> Exercise
Could you set down exactly the lines of the data below, starting at the one that holds "17: (869, 789)" and ending at the one that holds "54: (941, 843)", both included, and only those?

> Information provided
****************
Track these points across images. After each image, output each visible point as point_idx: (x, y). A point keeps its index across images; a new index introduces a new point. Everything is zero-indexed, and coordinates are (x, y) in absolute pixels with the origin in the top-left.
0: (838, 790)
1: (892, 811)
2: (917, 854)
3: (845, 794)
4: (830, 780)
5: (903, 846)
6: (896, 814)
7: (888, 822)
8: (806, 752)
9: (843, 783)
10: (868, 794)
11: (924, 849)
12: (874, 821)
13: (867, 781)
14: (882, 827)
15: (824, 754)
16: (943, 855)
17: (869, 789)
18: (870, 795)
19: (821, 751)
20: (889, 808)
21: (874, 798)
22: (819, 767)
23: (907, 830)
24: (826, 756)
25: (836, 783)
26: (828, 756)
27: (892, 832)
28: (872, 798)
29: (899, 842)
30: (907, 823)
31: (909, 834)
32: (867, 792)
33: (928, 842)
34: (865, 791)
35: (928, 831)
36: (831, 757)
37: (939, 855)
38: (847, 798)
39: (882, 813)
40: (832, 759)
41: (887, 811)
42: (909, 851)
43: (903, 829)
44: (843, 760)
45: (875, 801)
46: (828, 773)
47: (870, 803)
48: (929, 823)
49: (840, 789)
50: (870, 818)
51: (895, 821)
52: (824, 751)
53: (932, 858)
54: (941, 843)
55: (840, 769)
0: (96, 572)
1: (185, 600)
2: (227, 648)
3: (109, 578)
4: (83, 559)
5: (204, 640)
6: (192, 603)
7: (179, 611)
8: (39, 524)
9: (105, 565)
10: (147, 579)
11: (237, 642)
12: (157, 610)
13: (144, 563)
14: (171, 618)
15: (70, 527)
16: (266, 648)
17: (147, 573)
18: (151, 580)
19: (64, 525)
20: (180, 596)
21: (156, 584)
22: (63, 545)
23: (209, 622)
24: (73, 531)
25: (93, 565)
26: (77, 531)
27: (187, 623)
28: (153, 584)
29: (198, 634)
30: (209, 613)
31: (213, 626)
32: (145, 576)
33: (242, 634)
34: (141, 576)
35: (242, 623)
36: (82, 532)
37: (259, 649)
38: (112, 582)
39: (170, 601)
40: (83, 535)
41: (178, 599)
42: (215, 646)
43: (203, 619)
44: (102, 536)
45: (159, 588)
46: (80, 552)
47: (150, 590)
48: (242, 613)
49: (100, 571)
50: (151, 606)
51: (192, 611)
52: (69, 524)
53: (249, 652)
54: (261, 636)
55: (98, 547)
****************
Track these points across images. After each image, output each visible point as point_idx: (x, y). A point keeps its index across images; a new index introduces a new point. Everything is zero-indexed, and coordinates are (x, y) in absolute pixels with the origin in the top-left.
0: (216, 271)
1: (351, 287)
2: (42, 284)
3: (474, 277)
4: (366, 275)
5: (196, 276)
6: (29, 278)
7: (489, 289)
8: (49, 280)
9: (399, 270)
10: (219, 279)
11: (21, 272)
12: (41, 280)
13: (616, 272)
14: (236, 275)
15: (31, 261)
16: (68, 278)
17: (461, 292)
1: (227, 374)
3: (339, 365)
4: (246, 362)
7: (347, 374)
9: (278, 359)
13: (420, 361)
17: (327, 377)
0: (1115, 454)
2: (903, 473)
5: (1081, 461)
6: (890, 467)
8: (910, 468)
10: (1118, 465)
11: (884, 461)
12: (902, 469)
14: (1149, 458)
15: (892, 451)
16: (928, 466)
****************
> Problem solution
17: (869, 789)
18: (870, 795)
19: (821, 751)
20: (889, 808)
21: (874, 798)
22: (819, 767)
23: (907, 830)
24: (826, 756)
25: (836, 783)
26: (828, 756)
27: (892, 832)
28: (872, 798)
29: (899, 842)
30: (907, 823)
31: (909, 834)
32: (867, 792)
33: (928, 842)
34: (865, 791)
35: (928, 831)
36: (831, 757)
37: (939, 855)
38: (847, 798)
39: (882, 813)
40: (832, 759)
41: (887, 811)
42: (909, 851)
43: (903, 829)
44: (843, 760)
45: (875, 801)
46: (828, 773)
47: (870, 803)
48: (929, 823)
49: (840, 789)
50: (870, 818)
51: (895, 821)
52: (824, 751)
53: (932, 858)
54: (941, 843)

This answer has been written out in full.